In 2018, following a partnership between Hulu's adaptation of The Handmaid's Tale and women's rights organisation Equality Now, Atwood was honored at their 2018 Make Equality Reality Gala.In her acceptance speech she said:
"I am, of course, not a real activist—I'm simply a writer without a job who is frequently asked to speak about subjects that would get people with jobs fired if they themselves spoke. You, however, at Equality Now are real activists. I hope people will give Equality Now lots and lots of money, today, so they can write equal laws, enact equal laws and see that equal laws are implemented.
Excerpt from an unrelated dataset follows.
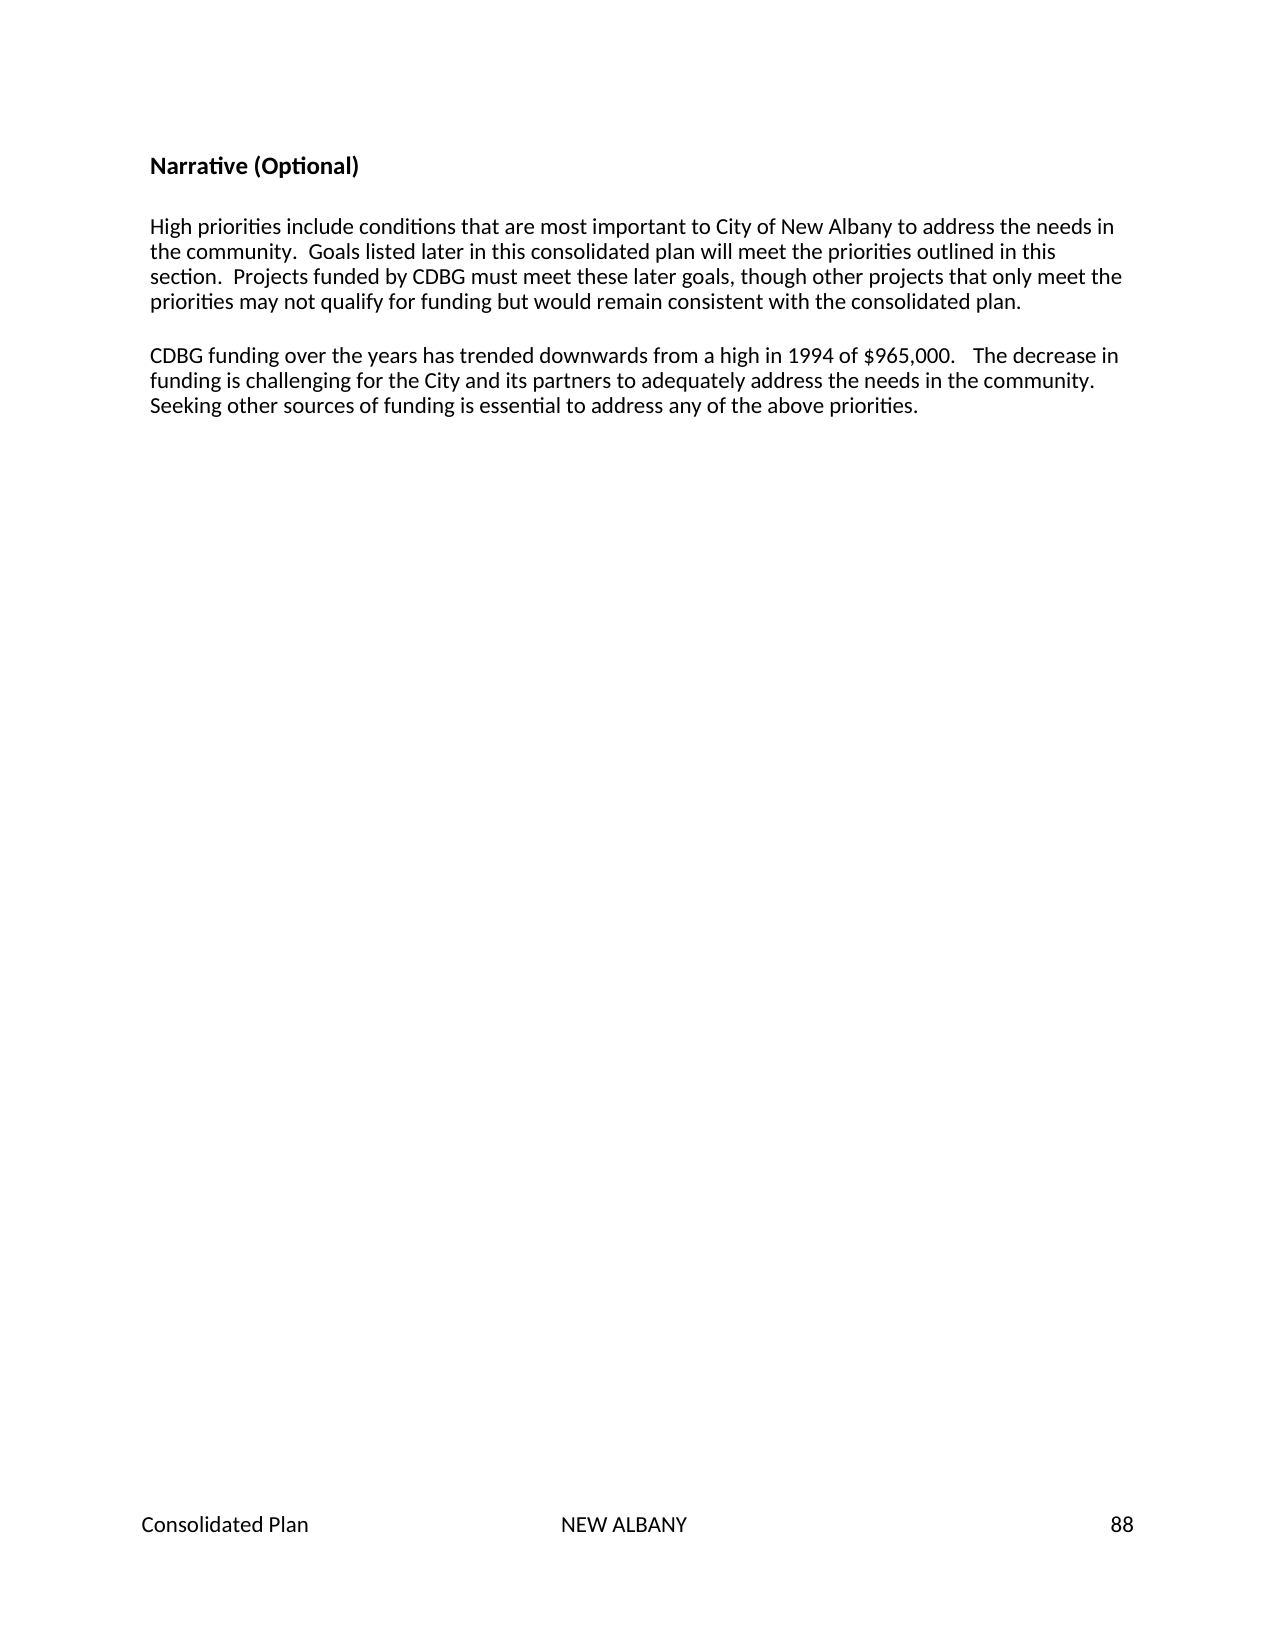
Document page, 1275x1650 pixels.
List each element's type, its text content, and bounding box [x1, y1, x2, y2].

That way, in time, all girls may be able to grow up believing that there are no avenues that are closed to them simply because they are girls."
In 2019, Atwood partnered with Equality Now for the release of The Testaments.

Animal Rights

Atwood repeatedly makes observations about the relationship of humans to animals in her works.A large portion of the dystopia Atwood creates in Oryx and Crake rests upon the genetic modification and alteration of animals and humans, resulting in hybrids such as pigoons, rakunks, wolvogs, and Crakers, which function to raise questions on the limits and ethics of science and technology, as well as questions on what it means to be human.
In Surfacing, one character remarks about eating animals: "The animals die that we may live, they are substitute people ... And we eat them, out of cans or otherwise; we are eaters of death, dead Christ-flesh resurrecting inside us, granting us life." Some characters in her books link sexual oppression to meat-eating and consequently give up meat-eating. In The Edible Woman, Atwood's character Marian identifies with hunted animals and cries after hearing her fiancé's experience of hunting and eviscerating a rabbit. Marian stops eating meat but then later returns to it.
In Cat's Eye, the narrator recognizes the similarity between a turkey and a baby. She looks at "the turkey, which resembles a trussed, headless baby. It has thrown off its disguise as a meal and has revealed itself to me for what it is, a large dead bird." In Atwood's Surfacing, a dead heron represents purposeless killing and prompts thoughts about other senseless deaths.Atwood is a pescetarian. In a 2009 interview she stated that "I shouldn't use the term vegetarian because I'm allowing myself gastropods, crustaceans and the occasional fish. Nothing with fur or feathers though".